If AI cannot be protected by copyright, as indicated above, the fear exists that this will result in decrease of investments in AI, thus limiting the possibility of quickly reaching all the positive effects that AI seems to promise. For this reason, some countries are going far and debating the possibility and opportunity to even granting legal subjectivity to AI (for instance, Saudi Arabia would have granted citizenship to a robot named Sophie, while Tokyo would have granted residence to another robot called Shibuya Mirai). Setting aside these extreme positions, that would require careful examination of many issues (first of all, ethical and philosophic issues), it would seem that there are a number of options available to try and protect AI’s results. For instance, one could reconsider the notion of creativity, and extend it to comprehend works created by AI, enhancing human intervention consisting of selecting the data collected and entered into the machine and choosing the parameters that define the objective of the machine’s activity. It is also possible to think of attributing a kind of sui generis right to AI (rather than copyright), also given the circumstance that the value behind AI seems to concern more the investments than the creativity.

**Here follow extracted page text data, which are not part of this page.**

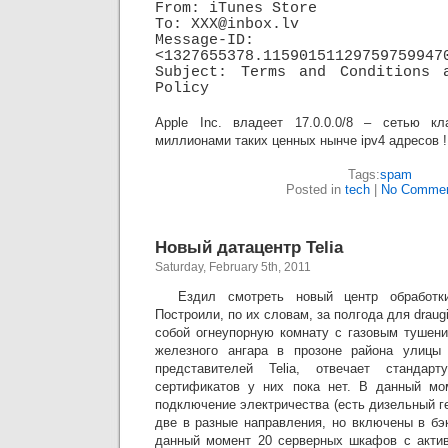
From: iTunes Store
To: XXX@inbox.lv
Message-ID:
<1327655378.11590151129759759947
Subject: Terms and Conditions 
Policy
Apple Inc. владеет 17.0.0.0/8 – сетью к
миллионами таких ценных нынче ipv4 адресов !
Tags:
spam
Posted in
tech
|
No Commen
Новый датацентр Telia
Saturday, February 5th, 2011
Ездил смотреть новый центр обработ
Построили, по их словам, за полгода для drau
собой огнеупорную комнату с газовым тушен
железного ангара в прозоне района улицы
представителей Telia, отвечает стандар
сертификатов у них пока нет. В данный мо
подключение электричества (есть дизельный ге
две в разные направления, но включены в бэк
данный момент 20 серверных шкафов с акти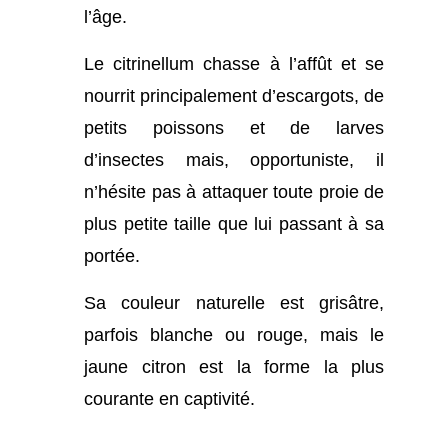
l’âge.
Le citrinellum chasse à l’affût et se
nourrit principalement d’escargots, de
petits poissons et de larves
d’insectes mais, opportuniste, il
n’hésite pas à attaquer toute proie de
plus petite taille que lui passant à sa
portée.
Sa couleur naturelle est grisâtre,
parfois blanche ou rouge, mais le
jaune citron est la forme la plus
courante en captivité.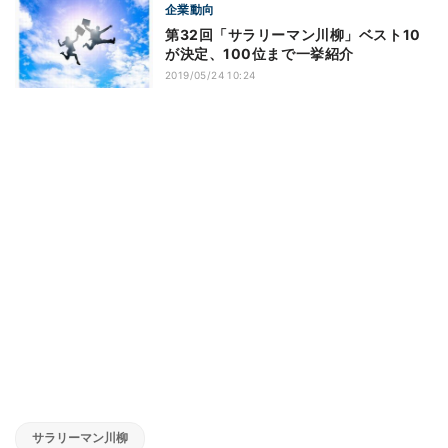
企業動向
第32回「サラリーマン川柳」ベスト10
が決定、100位まで一挙紹介
2019/05/24 10:24
サラリーマン川柳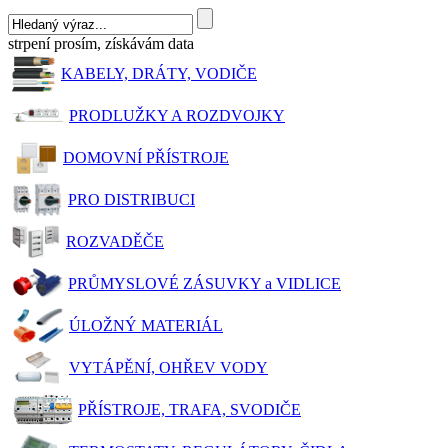
strpení prosím, získávám data
KABELY, DRÁTY, VODIČE
PRODLUŽKY A ROZDVOJKY
DOMOVNÍ PŘÍSTROJE
PRO DISTRIBUCI
ROZVADĚČE
PRŮMYSLOVÉ ZÁSUVKY a VIDLICE
ÚLOŽNÝ MATERIÁL
VYTÁPĚNÍ, OHŘEV VODY
PŘÍSTROJE, TRAFA, SVODIČE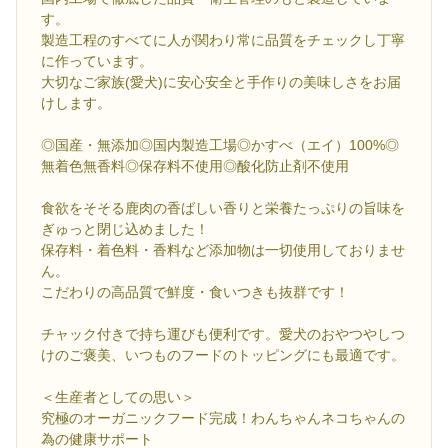
す。
製造工程のすべてに人が関わり常に品質をチェックし丁寧
に作っています。
大切なご家族(愛犬)に安心安全と手作りの美味しさをお届
けします。
◎国産・無添加◎国内製造工場◎かすべ（エイ）100%◎
無着色無香料◎保存料不使用◎酸化防止剤不使用
食欲をそそる鹿肉の香ばしい香りと栄養たっぷりの旨味を
ぎゅっと閉じ込めました！
保存料・着色料・香料など添加物は一切使用しておりませ
ん。
こだわりの高品質で鮮度・食いつきも抜群です！
チャック付きで持ち運びも便利です。愛犬のおやつやしつ
けのご褒美、いつものフードのトッピングにも最適です。
＜生産者としての思い＞
究極のオーガニックフード完成！わんちゃんネコちゃんの
為の健康サポート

5. “Killing” human authors?
Finally, it has to be considered that AI produces (and will increasingly produce) high amounts of works that will not be distinguishable from works created by human beings, as indicated above. One certainly shares the view that AI should be used to improve wellbeing for human beings, rather than the other way around. Therefore, it would seem rather reasonable to try and maintain high protection for human beings when they create works of art, and exclude any protection, or grant minor protection, to the results of AI activities. However, it is necessary to also think to possible countereffects of this approach. Works created by human beings, albeit substantially similar to those created by AI, will present higher barriers to exploitation than the latter, that would be in public domain, or subject to a shorter deadline for the protection, or in any event probably cheaper. Would this benefit and promote human creativity, or will there be an opposite effect? In this scenario, a possibility is that the notion of creation (and the relating copyright protection) is limited to those works of art realized by a human being, which are the result of an intuitive creative act, not reproducible by a machine. However, since creativity and its nature has been quite a complex issue to define (and still is), one wonders whether it is actually possible to draw the line above indicated. Also, it should be carefully consider how this conclusion will impact to the job market in the creative industries (setting aside the circumstance that AI will probably dramatically change the way through which such industries will operate).